(Supplied information Opens)
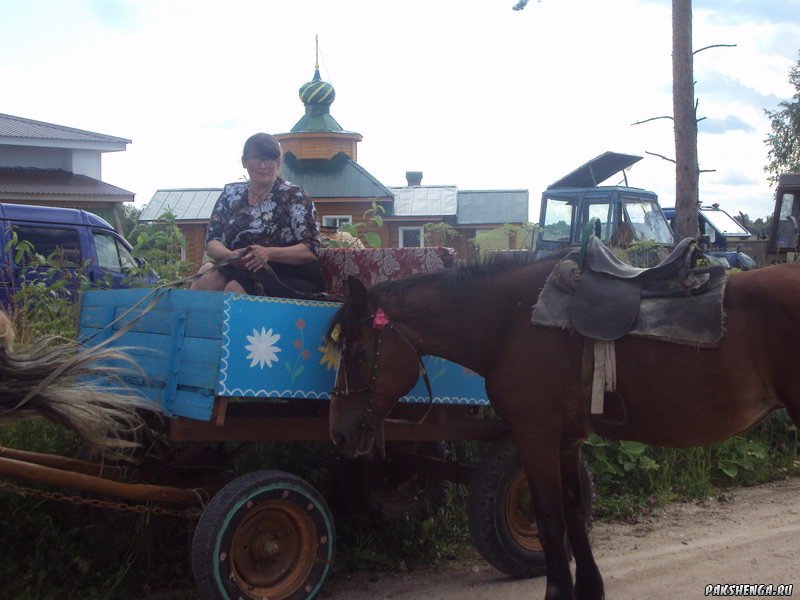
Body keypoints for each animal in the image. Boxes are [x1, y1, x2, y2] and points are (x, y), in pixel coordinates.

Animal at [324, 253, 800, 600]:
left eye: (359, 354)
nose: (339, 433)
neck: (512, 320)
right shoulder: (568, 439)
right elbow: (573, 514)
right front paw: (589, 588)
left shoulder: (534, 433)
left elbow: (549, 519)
(Supplied information Closes)
(Supplied information Opens)
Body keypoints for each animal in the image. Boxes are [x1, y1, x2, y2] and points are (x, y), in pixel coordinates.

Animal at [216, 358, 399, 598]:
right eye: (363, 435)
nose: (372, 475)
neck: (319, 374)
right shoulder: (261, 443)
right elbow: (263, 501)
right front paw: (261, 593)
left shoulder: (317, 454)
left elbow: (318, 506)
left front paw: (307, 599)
(Supplied information Closes)
Only a number is wanted here: how many lines of the records above hold the word "left".

6